Female With Itchy Rash | Outpatient Clinic |
Complete Assessment, Diagnosis &
Management
,1) Summary cover
Patient: Female, 36 years old
CC: "I have an itchy rash" — started 5 days ago, worsening.
Setting: Outpatient primary care / urgent care clinic (Week 2 i-Human case)
Goal: Demonstrate full clinical reasoning from triage → diagnosis → treatment;
teach why each step is done.
Why this matters: Skin complaints are common in outpatient clinics.
Differentiating allergic, infectious, inflammatory, and systemic etiologies is
important, as management (topical steroid, antimicrobial, referral) varies
significantly.
2) Triage & initial assessment: what to do and why
Triage note: Patient ambulatory, comfortable at rest, no respiratory distress,
denies fever.
Vitals: T 37.0°C, HR 78, BP 118/76, RR 14, SpO₂ 99% RA.

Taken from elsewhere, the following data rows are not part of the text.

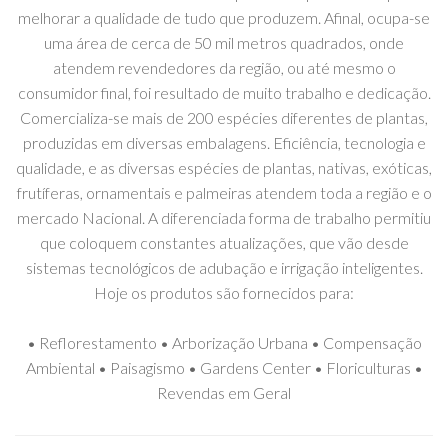
melhorar a qualidade de tudo que produzem. Afinal, ocupa-se
uma área de cerca de 50 mil metros quadrados, onde
atendem revendedores da região, ou até mesmo o
consumidor final, foi resultado de muito trabalho e dedicação.
Comercializa-se mais de 200 espécies diferentes de plantas,
produzidas em diversas embalagens. Eficiência, tecnologia e
qualidade, e as diversas espécies de plantas, nativas, exóticas,
frutíferas, ornamentais e palmeiras atendem toda a região e o
mercado Nacional. A diferenciada forma de trabalho permitiu
que coloquem constantes atualizações, que vão desde
sistemas tecnológicos de adubação e irrigação inteligentes.
Hoje os produtos são fornecidos para:
• Reflorestamento • Arborização Urbana • Compensação
Ambiental • Paisagismo • Gardens Center • Floriculturas •
Revendas em Geral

Immediate priorities & explanation:
Rapid assessment for systemic involvement to rule out fever, hypotension, and
respiratory compromise that would upgrade acuity.
, Confirm the history timeline and whether the rash is rapidly spreading or
associated with breathing/swelling - possible anaphylaxis. Because none are
present, outpatient evaluation is appropriate.
3) Focused History of Present Illness (HPI) — what to ask and why
Obtain a concise yet focused HPI; each component directs the DDx and workup.
Onset: Rash appeared 5 days ago, began on the forearms then spread to the trunk
and thighs.
Why: The time of onset and progression distinguish a contact dermatitis, which is
localized, from a viral exanthem or drug eruption, which is much more
generalized.
Course: Initially small red spots → coalesced into patches; itching severe 8/10,
worse at night.
Why: Severe pruritus suggests allergic/urticarial/lichenified dermatoses rather
than painless petechial lesions.
Associated symptoms include no fever, no sore throat, no joint pains, no shortness
of breath, no blistering, and no mucosal lesions.